--- start Document extract ---
# Swag Light Over Table



## missouricamper (Jun 28, 2004)

We did this mod so long ago, I forgot it was a mod. One of our first camping trips was cold and rainy, so we bought a jigsaw puzzle, but the light at the table was too bad. The lamp we had took up too much room, so a quick trip to Wal-Mart saved the day. We made a swag light rather than buying one so the cord was plenty long. We cut a piece of wood just small enough to fit in the track for the rear slide, but big enough not to fall out. We screwed a cup screw into this little block of wood. We took off the little plastic cap at the end of the track, slid the piece of wood in, and replaced the cap. Now, we just hang the light from the hook when we need it. You can adjust where the lamp hangs and it does not interfere with the slide. It plugs in under the booth. We like it so much, it goes up every time, first thing. We even found a lampshade that sort of matches the interior, so it looks factory. (note: we take it down and lay it on the bed before we slide in)

I posted a picture in the gallery.


----------



## Parker Outbacker (Dec 17, 2004)

Great mod!! Simple but appears to be very useful!! Have to check into that.


----------



## Oregon_Camper (Sep 13, 2004)

Does that use the same plug that the rear bed uses or did you find another plug?

Can you get a close up shot of the connection? Just want to see how you did it so that it does not interfere with the bed's slide.


----------



## NDJollyMon (Aug 22, 2003)

missouri....
In 2003, the 25RSS ceiling lights are in a different arrangement:

In the queen slide, it's still in the center...where it needed to be near the headboard to make a good reading light.

The one directly outside your slide is relocated directly over the window of the dinette table.

The one near your a/c is near the kitchen stove. (near as I can tell)

I often wondered why they didn't put either a yard light, or a light inside the back door somewhere. If you use this as your entrance at night...there is not light! No switch, no light! You have to walk all the way into the unit to turn one on. Nearest one would be in the queen slide, or over the dinette window. Strange.

We use the back door more often because it's closest to the kitchen/dinette, and the door is much wider.


----------



## missouricamper (Jun 28, 2004)

The camper is still in storage, so I can't easily get a photo, but I'll see if I can draw it for you. (see gallery). We have an electric outlet in the seat of the booth (right side, where electricity enters the camper) I assumed everyone does - probably a bad assumption. I drape the cord over to the window valence and then down the wall to the plug. Make sure the cord is plenty long, that was farther than the cord on the swag kit, so we bought the pieces individually.

All together, the parts were around $20, but I did buy a pretty fancy shade that looks like handmade paper.

I think it is easy enough without a photo, but if you still need one, I'll try to remember to take one when we got get the camper out of winter storage.
--- end Document extract ---
--- start Items ---
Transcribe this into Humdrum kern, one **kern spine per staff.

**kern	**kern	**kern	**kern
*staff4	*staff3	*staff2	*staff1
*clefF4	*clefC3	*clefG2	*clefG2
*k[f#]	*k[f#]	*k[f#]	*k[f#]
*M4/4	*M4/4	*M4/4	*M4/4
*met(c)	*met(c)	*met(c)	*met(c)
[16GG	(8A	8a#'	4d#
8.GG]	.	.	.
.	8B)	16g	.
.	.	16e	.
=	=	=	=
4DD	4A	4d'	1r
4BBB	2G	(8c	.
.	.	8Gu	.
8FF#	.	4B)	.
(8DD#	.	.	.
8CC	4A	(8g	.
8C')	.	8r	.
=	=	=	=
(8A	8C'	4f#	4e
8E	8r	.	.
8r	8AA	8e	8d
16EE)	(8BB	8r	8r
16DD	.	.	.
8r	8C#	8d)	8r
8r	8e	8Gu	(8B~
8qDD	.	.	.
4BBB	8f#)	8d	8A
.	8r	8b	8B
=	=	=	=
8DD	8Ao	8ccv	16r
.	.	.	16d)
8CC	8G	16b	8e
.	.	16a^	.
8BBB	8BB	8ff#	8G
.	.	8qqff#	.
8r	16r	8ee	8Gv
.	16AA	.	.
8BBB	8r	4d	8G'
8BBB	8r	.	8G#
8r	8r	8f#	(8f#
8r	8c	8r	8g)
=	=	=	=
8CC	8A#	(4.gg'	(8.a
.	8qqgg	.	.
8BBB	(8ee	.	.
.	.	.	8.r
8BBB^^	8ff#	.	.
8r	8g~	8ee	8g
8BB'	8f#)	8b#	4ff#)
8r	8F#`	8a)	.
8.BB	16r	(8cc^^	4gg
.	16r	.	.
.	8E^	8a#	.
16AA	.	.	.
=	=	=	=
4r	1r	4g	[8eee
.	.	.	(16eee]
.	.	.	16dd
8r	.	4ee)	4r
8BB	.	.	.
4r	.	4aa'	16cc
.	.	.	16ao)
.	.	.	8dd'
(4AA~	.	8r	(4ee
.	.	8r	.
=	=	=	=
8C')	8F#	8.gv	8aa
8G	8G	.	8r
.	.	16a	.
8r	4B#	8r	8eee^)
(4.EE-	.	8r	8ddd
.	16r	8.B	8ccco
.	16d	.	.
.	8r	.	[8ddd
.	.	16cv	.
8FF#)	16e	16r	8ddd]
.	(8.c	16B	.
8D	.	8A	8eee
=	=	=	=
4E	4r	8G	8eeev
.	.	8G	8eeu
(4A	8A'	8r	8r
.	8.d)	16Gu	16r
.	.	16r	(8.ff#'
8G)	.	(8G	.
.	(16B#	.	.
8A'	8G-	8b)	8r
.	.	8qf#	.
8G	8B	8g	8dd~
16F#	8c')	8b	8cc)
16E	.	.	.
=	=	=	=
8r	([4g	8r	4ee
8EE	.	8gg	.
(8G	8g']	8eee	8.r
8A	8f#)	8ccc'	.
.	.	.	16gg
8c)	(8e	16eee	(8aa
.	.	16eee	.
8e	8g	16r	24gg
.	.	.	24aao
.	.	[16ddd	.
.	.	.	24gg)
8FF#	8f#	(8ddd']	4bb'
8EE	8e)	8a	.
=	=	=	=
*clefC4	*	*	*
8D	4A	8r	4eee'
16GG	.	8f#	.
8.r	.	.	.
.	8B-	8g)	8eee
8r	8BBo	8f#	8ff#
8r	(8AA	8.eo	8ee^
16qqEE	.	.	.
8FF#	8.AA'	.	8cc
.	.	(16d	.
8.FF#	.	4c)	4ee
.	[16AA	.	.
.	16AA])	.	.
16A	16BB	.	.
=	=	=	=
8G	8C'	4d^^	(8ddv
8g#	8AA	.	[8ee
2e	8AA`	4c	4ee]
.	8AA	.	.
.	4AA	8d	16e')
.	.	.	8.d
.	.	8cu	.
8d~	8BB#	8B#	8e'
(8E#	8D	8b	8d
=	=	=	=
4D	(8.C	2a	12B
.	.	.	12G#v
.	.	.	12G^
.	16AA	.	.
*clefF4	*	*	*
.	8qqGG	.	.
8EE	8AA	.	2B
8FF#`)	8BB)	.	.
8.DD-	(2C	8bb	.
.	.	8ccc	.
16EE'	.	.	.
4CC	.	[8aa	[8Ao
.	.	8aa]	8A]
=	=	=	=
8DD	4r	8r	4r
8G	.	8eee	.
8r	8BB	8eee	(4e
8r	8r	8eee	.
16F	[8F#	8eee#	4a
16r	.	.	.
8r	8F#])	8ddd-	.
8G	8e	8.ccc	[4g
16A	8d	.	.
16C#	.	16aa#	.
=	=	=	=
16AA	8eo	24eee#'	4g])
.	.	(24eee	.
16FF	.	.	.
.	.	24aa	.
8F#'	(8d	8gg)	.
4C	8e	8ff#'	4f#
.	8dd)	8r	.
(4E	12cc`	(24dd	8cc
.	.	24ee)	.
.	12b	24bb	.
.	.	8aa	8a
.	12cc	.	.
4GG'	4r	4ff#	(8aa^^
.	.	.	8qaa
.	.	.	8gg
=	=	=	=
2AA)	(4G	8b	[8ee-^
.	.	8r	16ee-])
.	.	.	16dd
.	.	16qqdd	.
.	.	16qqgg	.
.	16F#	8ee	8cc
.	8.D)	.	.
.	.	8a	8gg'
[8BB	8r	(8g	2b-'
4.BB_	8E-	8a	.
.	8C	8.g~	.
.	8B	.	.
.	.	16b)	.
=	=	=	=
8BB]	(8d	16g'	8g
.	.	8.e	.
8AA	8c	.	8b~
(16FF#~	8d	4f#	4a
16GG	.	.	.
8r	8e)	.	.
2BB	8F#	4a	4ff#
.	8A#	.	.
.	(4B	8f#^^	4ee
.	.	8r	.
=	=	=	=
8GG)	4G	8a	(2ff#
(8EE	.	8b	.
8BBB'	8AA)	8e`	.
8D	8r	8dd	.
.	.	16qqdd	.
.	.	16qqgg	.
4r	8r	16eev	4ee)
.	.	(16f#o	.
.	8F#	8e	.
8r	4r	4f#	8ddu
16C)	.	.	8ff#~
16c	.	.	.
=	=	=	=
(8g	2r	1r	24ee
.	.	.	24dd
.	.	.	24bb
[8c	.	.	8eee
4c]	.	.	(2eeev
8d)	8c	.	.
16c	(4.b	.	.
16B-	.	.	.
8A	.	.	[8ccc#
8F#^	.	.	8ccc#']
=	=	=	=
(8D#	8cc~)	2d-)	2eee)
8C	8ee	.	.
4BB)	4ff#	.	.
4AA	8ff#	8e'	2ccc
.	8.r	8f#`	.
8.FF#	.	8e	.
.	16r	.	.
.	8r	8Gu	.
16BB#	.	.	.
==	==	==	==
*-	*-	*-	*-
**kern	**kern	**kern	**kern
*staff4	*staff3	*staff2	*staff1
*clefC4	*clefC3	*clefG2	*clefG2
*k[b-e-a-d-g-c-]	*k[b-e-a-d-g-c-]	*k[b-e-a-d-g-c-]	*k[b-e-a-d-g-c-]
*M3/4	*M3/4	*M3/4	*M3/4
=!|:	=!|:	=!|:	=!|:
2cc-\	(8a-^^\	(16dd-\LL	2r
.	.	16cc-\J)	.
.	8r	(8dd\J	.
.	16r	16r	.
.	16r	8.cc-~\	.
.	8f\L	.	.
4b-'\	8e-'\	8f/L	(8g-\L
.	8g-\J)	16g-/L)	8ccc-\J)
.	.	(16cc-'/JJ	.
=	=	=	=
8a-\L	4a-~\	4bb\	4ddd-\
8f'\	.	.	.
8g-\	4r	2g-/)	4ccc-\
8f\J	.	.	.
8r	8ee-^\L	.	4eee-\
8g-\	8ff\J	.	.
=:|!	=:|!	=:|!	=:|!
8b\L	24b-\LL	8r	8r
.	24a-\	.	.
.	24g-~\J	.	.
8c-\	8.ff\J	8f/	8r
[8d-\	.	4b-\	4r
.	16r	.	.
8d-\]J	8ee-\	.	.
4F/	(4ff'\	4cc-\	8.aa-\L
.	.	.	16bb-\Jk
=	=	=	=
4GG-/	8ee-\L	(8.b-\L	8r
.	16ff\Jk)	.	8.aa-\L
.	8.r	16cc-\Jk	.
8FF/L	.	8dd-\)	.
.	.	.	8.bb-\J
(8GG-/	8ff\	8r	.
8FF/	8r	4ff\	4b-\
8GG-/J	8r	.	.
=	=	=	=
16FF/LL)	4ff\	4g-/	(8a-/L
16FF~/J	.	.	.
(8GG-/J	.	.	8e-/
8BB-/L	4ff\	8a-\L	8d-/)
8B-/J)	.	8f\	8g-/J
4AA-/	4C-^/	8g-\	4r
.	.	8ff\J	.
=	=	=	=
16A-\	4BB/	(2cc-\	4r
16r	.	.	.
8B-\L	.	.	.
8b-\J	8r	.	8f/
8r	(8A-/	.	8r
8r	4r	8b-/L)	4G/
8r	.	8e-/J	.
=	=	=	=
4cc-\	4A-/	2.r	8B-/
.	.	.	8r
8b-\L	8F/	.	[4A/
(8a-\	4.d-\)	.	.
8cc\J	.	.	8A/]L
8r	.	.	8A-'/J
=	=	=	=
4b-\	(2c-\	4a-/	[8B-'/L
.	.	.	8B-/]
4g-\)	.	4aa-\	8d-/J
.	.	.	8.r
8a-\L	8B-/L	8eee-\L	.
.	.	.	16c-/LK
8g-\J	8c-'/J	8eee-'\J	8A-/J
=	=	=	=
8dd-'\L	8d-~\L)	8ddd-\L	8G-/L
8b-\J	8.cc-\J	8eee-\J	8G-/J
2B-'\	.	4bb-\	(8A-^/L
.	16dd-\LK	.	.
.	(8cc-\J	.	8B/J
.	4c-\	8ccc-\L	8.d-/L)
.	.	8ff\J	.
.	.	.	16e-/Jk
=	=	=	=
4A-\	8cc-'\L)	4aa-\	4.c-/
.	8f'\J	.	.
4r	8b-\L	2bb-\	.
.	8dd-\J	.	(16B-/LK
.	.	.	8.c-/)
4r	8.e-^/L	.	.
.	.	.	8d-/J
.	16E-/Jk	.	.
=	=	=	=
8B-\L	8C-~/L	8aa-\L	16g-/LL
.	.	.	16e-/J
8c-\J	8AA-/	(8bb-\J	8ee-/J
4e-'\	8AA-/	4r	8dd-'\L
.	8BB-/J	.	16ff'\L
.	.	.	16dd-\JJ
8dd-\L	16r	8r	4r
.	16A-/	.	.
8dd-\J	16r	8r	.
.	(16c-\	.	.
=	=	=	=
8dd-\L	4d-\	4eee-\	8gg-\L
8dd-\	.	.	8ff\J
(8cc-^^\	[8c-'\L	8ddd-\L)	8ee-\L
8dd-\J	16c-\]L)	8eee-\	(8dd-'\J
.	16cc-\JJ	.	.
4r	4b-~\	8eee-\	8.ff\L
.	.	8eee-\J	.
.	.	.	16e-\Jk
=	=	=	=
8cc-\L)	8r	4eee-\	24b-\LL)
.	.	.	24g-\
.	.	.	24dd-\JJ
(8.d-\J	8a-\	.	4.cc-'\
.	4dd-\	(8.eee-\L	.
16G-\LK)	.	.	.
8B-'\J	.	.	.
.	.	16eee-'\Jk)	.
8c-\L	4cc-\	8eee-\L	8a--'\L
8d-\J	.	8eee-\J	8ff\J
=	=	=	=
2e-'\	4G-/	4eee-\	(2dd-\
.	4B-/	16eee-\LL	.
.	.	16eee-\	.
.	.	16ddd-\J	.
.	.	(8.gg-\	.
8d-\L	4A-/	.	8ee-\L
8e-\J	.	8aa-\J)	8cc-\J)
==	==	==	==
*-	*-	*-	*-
--- end Items ---
▶ **List of tasks**
**a.** Summarize the forum thread about the swag light over the camper table in two sentences.
**b.** Go on with the forum thread about the swag light over the camper table, starting after its last post.
The listing was taken from a separate source.

▶ **Results in order**
**a.** A camper owner explains making a swag light that hangs over the table from a cup screw in a small wood block slid into the rear slide's track, plugs in under the booth, and is taken down before the slide goes in. Other posters praise the idea, ask how it is plugged in, and describe the 2003 25RSS ceiling light layout, and the owner replies that the cord runs over the window and down the wall to an outlet in the booth seat, with parts costing around $20.

**b.**
----------



## missouricamper (Jun 28, 2004)

If there were a light directly over the table, we might not have done this, however, it does add a certain ambiance.... : )

I know what you mean about the back door. We always have a small lamp on the "TV" shelf (or whatever you want to call it) that stays on dim all night long. I thought twice about plugging in a motion detector night light into that receptacle (the dogs would keep tripping it) But that might work for you.


----------



## Oregon_Camper (Sep 13, 2004)

missouricamper said:


> The camper is still in storage, so I can't easily get a photo, but I'll see if I can draw it for you. (see gallery). We have an electric outlet in the seat of the booth (right side, where electricity enters the camper) I assumed everyone does - probably a bad assumption. I drape the cord over to the window valence and then down the wall to the plug. Make sure the cord is plenty long, that was farther than the cord on the swag kit, so we bought the pieces individually.
> 
> All together, the parts were around $20, but I did buy a pretty fancy shade that looks like handmade paper.
> 
> ...


Nice "drawing"...









That does however explain it perfectly. No problem sliding the bed back in with that piece of wood still in the runner?


----------



## HootBob (Apr 26, 2004)

So simple who would thought
Nice Mod








Don


----------



## missouricamper (Jun 28, 2004)

no problem because there are a couple inches of runner left over when the slide is in, and the block is only about 1 inch long. We always slide it all the way back when we take down the lamp, but it is loose enough that it would push out of the way if we forgot it.


----------



## jnk36jnk (Mar 9, 2004)

Great mod, I really like it. With a little luck I can get it done by rally time.


----------



## Momto4boyz62 (Feb 20, 2005)

Does anyone know where I can buy a swag light? I looked at Walmart and Home Depot and neither had anything like it.


----------



## CamperAndy (Aug 26, 2004)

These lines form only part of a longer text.